**Collected data:**

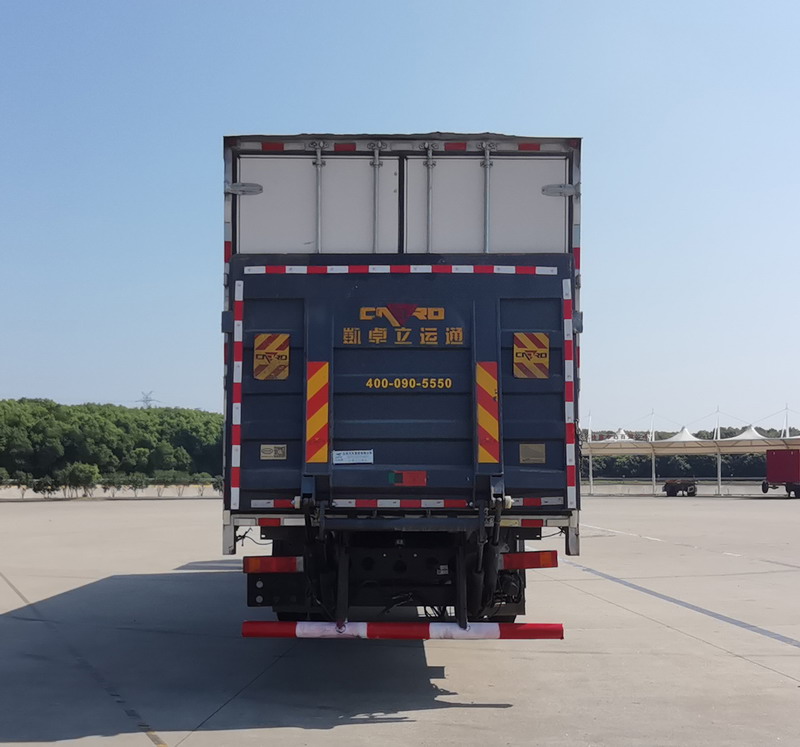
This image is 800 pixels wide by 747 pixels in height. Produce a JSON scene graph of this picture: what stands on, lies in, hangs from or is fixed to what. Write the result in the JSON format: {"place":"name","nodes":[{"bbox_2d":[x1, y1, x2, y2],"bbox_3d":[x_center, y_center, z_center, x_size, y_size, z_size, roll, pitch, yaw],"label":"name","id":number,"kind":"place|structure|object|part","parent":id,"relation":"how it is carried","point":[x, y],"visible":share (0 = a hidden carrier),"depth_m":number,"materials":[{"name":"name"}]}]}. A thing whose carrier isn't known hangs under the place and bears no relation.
{"place":"outdoors","nodes":[
{"label":"outdoors","id":0,"kind":"place"},
{"bbox_2d":[0,483,223,499],"label":"low wall","id":1,"kind":"structure","parent":0,"point":[78,491],"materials":[{"name":"beige concrete"}]},
{"bbox_2d":[0,0,798,430],"label":"sky","id":2,"kind":"structure","parent":0,"point":[430,111],"materials":[{"name":"blue"}]},
{"bbox_2d":[0,492,798,746],"label":"concrete pavement","id":3,"kind":"structure","parent":0,"point":[765,673],"materials":[{"name":"grey concrete"}]},
{"bbox_2d":[220,130,582,644],"bbox_3d":[-0.034,0.498,11.917,2.746,3.877,11.398,0,-4,0],"label":"truck","id":4,"kind":"object","parent":3,"relation":"on","point":[233,205],"visible":0.8,"depth_m":7.57,"materials":[{"name":"metal"}]},
{"bbox_2d":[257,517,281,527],"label":"red reflector","id":5,"kind":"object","parent":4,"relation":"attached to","point":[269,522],"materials":[{"name":"red plastic"}]},
{"bbox_2d":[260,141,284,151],"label":"red reflector","id":6,"kind":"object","parent":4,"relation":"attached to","point":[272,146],"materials":[{"name":"red plastic"}]},
{"bbox_2d":[243,556,304,574],"bbox_3d":[-0.895,1.346,7.505,0.486,0.138,0.155,0,-4,0],"label":"tail light","id":7,"kind":"object","parent":4,"relation":"attached to","point":[281,560],"visible":0.91,"depth_m":7.41,"materials":[{"name":"red plastic"}]},
{"bbox_2d":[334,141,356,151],"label":"red reflector","id":8,"kind":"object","parent":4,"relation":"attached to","point":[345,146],"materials":[{"name":"red plastic"}]},
{"bbox_2d":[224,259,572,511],"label":"tailgate","id":9,"kind":"object","parent":4,"relation":"attached to","point":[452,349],"visible":0.75,"depth_m":7.38,"materials":[{"name":"metal"}]},
{"bbox_2d":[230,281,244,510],"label":"reflective strip","id":10,"kind":"object","parent":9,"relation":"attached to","point":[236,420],"visible":0.92,"depth_m":7.49,"materials":[{"name":"red plastic"}]},
{"bbox_2d":[254,333,289,380],"bbox_3d":[-0.902,-0.113,7.395,0.299,0.358,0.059,0,-4,0],"label":"warning sticker","id":11,"kind":"object","parent":9,"relation":"attached to","point":[281,367],"visible":0.98,"depth_m":7.38,"materials":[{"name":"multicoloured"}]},
{"bbox_2d":[260,443,286,459],"bbox_3d":[-0.850,0.530,7.084,0.199,0.111,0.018,0,-4,0],"label":"label","id":12,"kind":"object","parent":9,"relation":"attached to","point":[270,452],"visible":0.96,"depth_m":7.08,"materials":[{"name":"metal"}]},
{"bbox_2d":[305,361,330,464],"bbox_3d":[-0.562,0.267,7.183,0.236,0.732,0.146,0,-4,0],"label":"reflective strip","id":13,"kind":"object","parent":9,"relation":"attached to","point":[323,422],"visible":0.97,"depth_m":7.14,"materials":[{"name":"multicoloured plastic"}]},
{"bbox_2d":[332,450,372,464],"bbox_3d":[-0.316,0.564,6.990,0.330,0.101,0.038,0,-4,0],"label":"white label","id":14,"kind":"object","parent":9,"relation":"attached to","point":[354,459],"visible":0.97,"depth_m":6.99,"materials":[{"name":"white paper"}]},
{"bbox_2d":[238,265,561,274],"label":"reflective strip","id":15,"kind":"object","parent":9,"relation":"attached to","point":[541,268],"visible":0.95,"depth_m":7.52,"materials":[{"name":"plastic"}]},
{"bbox_2d":[343,305,464,346],"bbox_3d":[0.029,-0.335,7.138,0.928,0.279,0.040,0,-4,0],"label":"sign","id":16,"kind":"object","parent":9,"relation":"attached to","point":[439,315],"visible":0.95,"depth_m":7.13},
{"bbox_2d":[388,471,426,486],"bbox_3d":[0.046,0.704,7.045,0.332,0.125,0.070,0,-4,0],"label":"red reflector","id":17,"kind":"object","parent":9,"relation":"attached to","point":[397,478],"visible":0.95,"depth_m":7.02,"materials":[{"name":"red plastic"}]},
{"bbox_2d":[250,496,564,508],"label":"reflective strip","id":18,"kind":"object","parent":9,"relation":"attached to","point":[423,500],"visible":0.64,"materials":[{"name":"plastic"}]},
{"bbox_2d":[364,377,452,389],"bbox_3d":[0.057,0.060,7.047,0.625,0.089,0.025,0,-4,0],"label":"lettering","id":19,"kind":"object","parent":9,"relation":"attached to","point":[399,382],"visible":0.95,"depth_m":7.04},
{"bbox_2d":[475,362,500,466],"bbox_3d":[0.599,0.276,7.177,0.230,0.745,0.141,0,-4,0],"label":"reflective strip","id":20,"kind":"object","parent":9,"relation":"attached to","point":[489,425],"visible":0.97,"depth_m":7.14,"materials":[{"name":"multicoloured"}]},
{"bbox_2d":[513,332,549,378],"bbox_3d":[0.938,-0.124,7.515,0.315,0.361,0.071,0,-4,0],"label":"warning sign","id":21,"kind":"object","parent":9,"relation":"attached to","point":[541,349],"visible":0.98,"depth_m":7.50,"materials":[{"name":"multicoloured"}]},
{"bbox_2d":[519,443,545,463],"bbox_3d":[0.899,0.547,7.156,0.199,0.151,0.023,0,-4,0],"label":"label","id":22,"kind":"object","parent":9,"relation":"attached to","point":[537,459],"visible":0.95,"depth_m":7.16,"materials":[{"name":"metal"}]},
{"bbox_2d":[240,620,563,639],"bbox_3d":[0.008,1.624,6.730,2.311,0.134,0.168,0,-4,0],"label":"bumper","id":23,"kind":"object","parent":4,"relation":"attached to","point":[275,624],"visible":0.97,"depth_m":6.67,"materials":[{"name":"red metal"}]},
{"label":"cargo box","id":24,"kind":"part","parent":4,"relation":"part of","materials":[{"name":"white metal"}]},
{"bbox_2d":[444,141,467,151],"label":"red reflector","id":25,"kind":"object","parent":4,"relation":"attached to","point":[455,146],"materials":[{"name":"red plastic"}]},
{"bbox_2d":[500,550,557,569],"bbox_3d":[0.948,1.393,7.984,0.560,0.147,0.157,0,-4,0],"label":"tail light","id":26,"kind":"object","parent":4,"relation":"attached to","point":[531,560],"visible":0.86,"depth_m":7.90,"materials":[{"name":"red plastic"}]},
{"bbox_2d":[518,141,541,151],"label":"red reflector","id":27,"kind":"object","parent":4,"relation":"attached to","point":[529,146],"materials":[{"name":"red plastic"}]},
{"bbox_2d":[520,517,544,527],"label":"red reflector","id":28,"kind":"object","parent":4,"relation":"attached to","point":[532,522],"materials":[{"name":"red plastic"}]},
{"bbox_2d":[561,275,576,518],"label":"reflective strip","id":29,"kind":"object","parent":4,"relation":"attached to","point":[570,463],"visible":0.93,"depth_m":7.38,"materials":[{"name":"plastic"}]},
{"bbox_2d":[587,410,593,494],"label":"canopy pole","id":30,"kind":"object","parent":3,"relation":"on","point":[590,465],"visible":0.8,"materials":[{"name":"white metal"}]},
{"bbox_2d":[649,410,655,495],"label":"canopy pole","id":31,"kind":"object","parent":3,"relation":"on","point":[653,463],"visible":0.72,"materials":[{"name":"white metal"}]},
{"bbox_2d":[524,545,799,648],"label":"road marking line","id":32,"kind":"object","parent":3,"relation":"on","point":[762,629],"visible":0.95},
{"bbox_2d":[663,478,696,496],"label":"trailer","id":33,"kind":"object","parent":3,"relation":"on","point":[671,487],"visible":0.96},
{"bbox_2d":[579,417,799,496],"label":"canopy","id":34,"kind":"object","parent":3,"relation":"on","point":[590,444],"visible":0.83,"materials":[{"name":"white fabric"}]},
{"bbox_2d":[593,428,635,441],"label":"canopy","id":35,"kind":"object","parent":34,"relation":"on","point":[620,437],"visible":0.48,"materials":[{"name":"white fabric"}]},
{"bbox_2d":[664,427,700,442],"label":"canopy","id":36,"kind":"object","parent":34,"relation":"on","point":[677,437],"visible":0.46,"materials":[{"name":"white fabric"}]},
{"bbox_2d":[724,426,766,440],"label":"canopy","id":37,"kind":"object","parent":34,"relation":"on","point":[743,435],"visible":0.5,"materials":[{"name":"white fabric"}]},
{"bbox_2d":[715,407,721,495],"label":"canopy pole","id":38,"kind":"object","parent":3,"relation":"on","point":[719,472],"visible":0.7,"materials":[{"name":"white metal"}]},
{"bbox_2d":[761,448,799,497],"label":"red trailer","id":39,"kind":"object","parent":3,"relation":"on","point":[776,468],"visible":0.98,"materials":[{"name":"red metal"}]},
{"bbox_2d":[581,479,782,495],"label":"fence","id":40,"kind":"structure","parent":0,"point":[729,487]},
{"label":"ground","id":41,"kind":"structure","parent":0},
{"bbox_2d":[1,471,33,499],"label":"shrub","id":42,"kind":"object","parent":41,"relation":"on","point":[19,485],"visible":0.91,"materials":[{"name":"green plant"}]},
{"bbox_2d":[32,476,59,498],"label":"shrub","id":43,"kind":"object","parent":41,"relation":"on","point":[37,489],"visible":0.94,"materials":[{"name":"green plant"}]},
{"bbox_2d":[59,461,99,498],"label":"shrub","id":44,"kind":"object","parent":41,"relation":"on","point":[82,470],"visible":0.96,"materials":[{"name":"green plant"}]},
{"bbox_2d":[0,399,221,487],"label":"tree line","id":45,"kind":"object","parent":41,"relation":"on","point":[35,429],"visible":0.78,"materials":[{"name":"green plant"}]},
{"bbox_2d":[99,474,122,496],"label":"shrub","id":46,"kind":"object","parent":41,"relation":"on","point":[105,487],"visible":0.94,"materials":[{"name":"green plant"}]},
{"bbox_2d":[120,472,148,496],"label":"shrub","id":47,"kind":"object","parent":41,"relation":"on","point":[135,485],"visible":0.98,"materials":[{"name":"green plant"}]},
{"bbox_2d":[137,390,158,408],"label":"transmission tower","id":48,"kind":"structure","parent":41,"relation":"on","point":[146,401],"materials":[{"name":"metal"}]},
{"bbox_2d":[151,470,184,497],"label":"trees","id":49,"kind":"object","parent":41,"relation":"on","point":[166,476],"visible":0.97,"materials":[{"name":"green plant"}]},
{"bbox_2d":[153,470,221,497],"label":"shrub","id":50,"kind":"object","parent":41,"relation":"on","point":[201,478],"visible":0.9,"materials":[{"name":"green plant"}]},
{"bbox_2d":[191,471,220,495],"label":"shrub","id":51,"kind":"object","parent":41,"relation":"on","point":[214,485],"visible":0.8,"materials":[{"name":"green plant"}]},
{"bbox_2d":[584,427,796,479],"label":"tree line","id":52,"kind":"object","parent":41,"relation":"on","point":[695,461],"visible":0.36,"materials":[{"name":"green plant"}]},
{"bbox_2d":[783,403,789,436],"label":"pole","id":53,"kind":"object","parent":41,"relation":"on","point":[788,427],"visible":0.57,"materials":[{"name":"white metal"}]}
]}

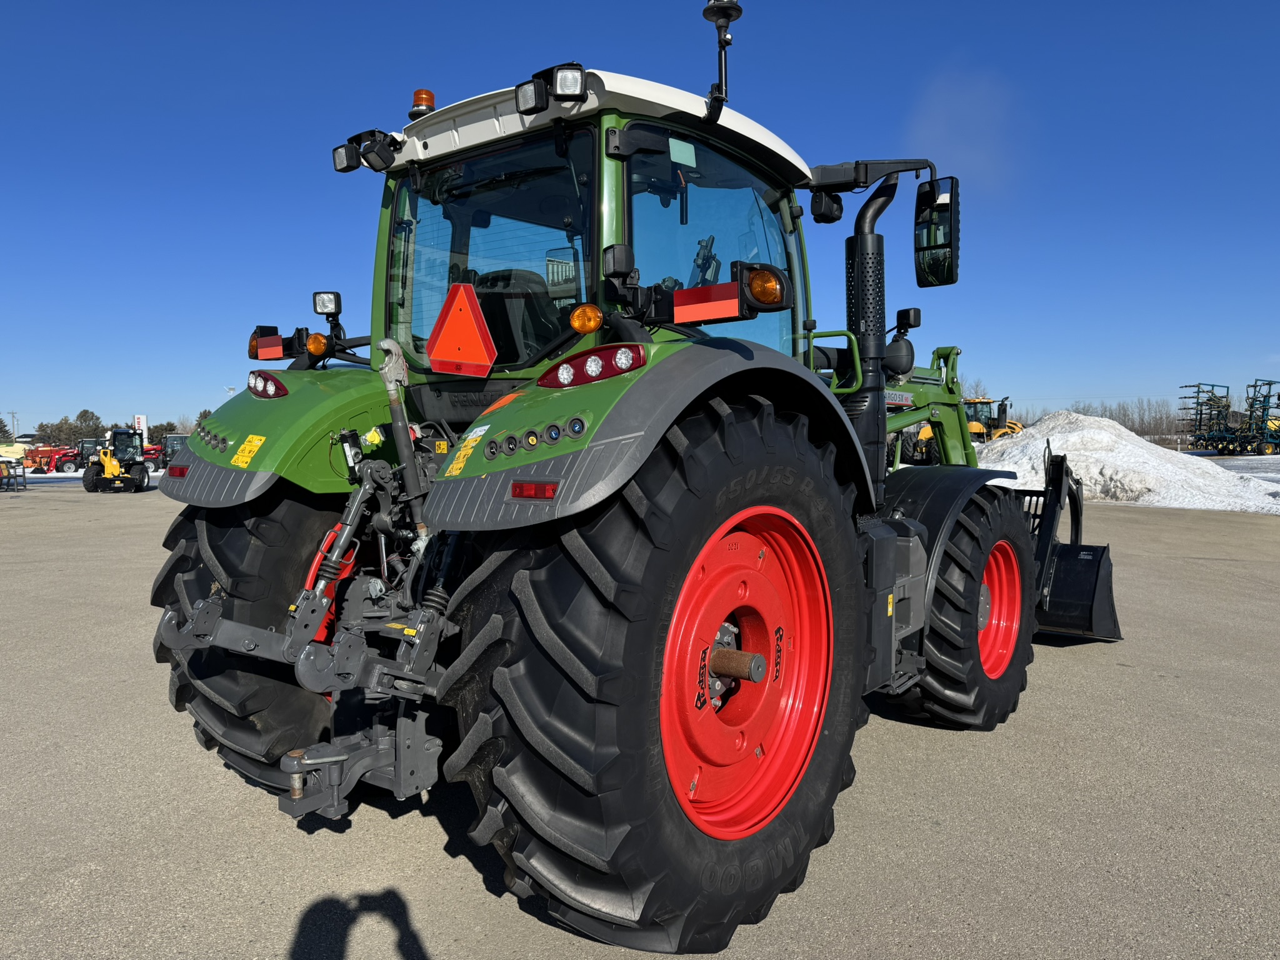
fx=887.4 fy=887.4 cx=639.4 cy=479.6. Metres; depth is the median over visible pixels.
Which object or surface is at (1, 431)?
tree
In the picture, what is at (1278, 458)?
snowy ground
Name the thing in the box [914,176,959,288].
side mirror
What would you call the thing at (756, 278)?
turn signal
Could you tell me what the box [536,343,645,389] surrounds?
tail light
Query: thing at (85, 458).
tractor
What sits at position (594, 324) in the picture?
turn signal
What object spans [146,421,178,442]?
tree
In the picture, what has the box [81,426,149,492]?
yellow tractor
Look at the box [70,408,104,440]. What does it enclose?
tree
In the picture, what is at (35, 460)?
red tractor
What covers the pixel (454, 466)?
warning sticker
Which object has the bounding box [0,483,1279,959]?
asphalt lot
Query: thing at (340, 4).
sky
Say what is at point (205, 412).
tree
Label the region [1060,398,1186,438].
tree line
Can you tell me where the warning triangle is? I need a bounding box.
[426,280,496,375]
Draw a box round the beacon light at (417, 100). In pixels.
[409,88,436,118]
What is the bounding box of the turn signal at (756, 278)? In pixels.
[743,264,787,306]
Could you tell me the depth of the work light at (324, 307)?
3.76 m
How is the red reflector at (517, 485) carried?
attached to the tractor at (245, 487)
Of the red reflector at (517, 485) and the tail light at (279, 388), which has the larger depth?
the tail light at (279, 388)
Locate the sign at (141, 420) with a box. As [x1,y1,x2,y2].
[133,413,147,436]
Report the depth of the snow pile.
18.44 m
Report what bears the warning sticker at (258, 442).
attached to the tractor at (245, 487)
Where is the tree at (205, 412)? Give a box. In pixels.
[193,407,214,429]
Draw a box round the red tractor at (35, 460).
[23,443,83,473]
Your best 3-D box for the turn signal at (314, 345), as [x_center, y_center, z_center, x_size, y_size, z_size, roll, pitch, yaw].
[-1.264,-0.532,3.471,0.098,0.098,0.084,2,4,39]
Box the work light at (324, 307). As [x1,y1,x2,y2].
[311,290,341,315]
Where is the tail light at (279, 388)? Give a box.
[246,369,288,398]
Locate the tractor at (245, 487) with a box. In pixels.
[138,3,1125,956]
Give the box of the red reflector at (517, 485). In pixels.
[508,480,558,500]
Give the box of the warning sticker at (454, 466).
[445,424,489,475]
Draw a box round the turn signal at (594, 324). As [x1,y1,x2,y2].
[568,303,604,333]
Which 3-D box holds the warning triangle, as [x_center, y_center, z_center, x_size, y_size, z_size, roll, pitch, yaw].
[-0.627,-0.531,3.110,0.320,0.328,0.060,2,4,39]
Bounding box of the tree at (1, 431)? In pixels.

**EXERCISE:**
Using the records above, write out exactly the lines from the one containing "Report what bears" through the last, and add nothing.

**SOLUTION TO THE PROBLEM:**
Report what bears the warning sticker at (258, 442).
attached to the tractor at (245, 487)
Where is the tree at (205, 412)? Give a box. In pixels.
[193,407,214,429]
Draw a box round the red tractor at (35, 460).
[23,443,83,473]
Your best 3-D box for the turn signal at (314, 345), as [x_center, y_center, z_center, x_size, y_size, z_size, roll, pitch, yaw].
[-1.264,-0.532,3.471,0.098,0.098,0.084,2,4,39]
Box the work light at (324, 307). As [x1,y1,x2,y2].
[311,290,341,315]
Where is the tail light at (279, 388)? Give a box.
[246,369,288,398]
Locate the tractor at (245, 487) with a box. In pixels.
[138,3,1125,956]
Give the box of the red reflector at (517, 485). In pixels.
[508,480,558,500]
Give the box of the warning sticker at (454, 466).
[445,424,489,475]
Draw a box round the turn signal at (594, 324). As [x1,y1,x2,y2].
[568,303,604,333]
Which 3-D box holds the warning triangle, as [x_center, y_center, z_center, x_size, y_size, z_size, roll, pitch, yaw].
[-0.627,-0.531,3.110,0.320,0.328,0.060,2,4,39]
Bounding box of the tree at (1, 431)? In pixels.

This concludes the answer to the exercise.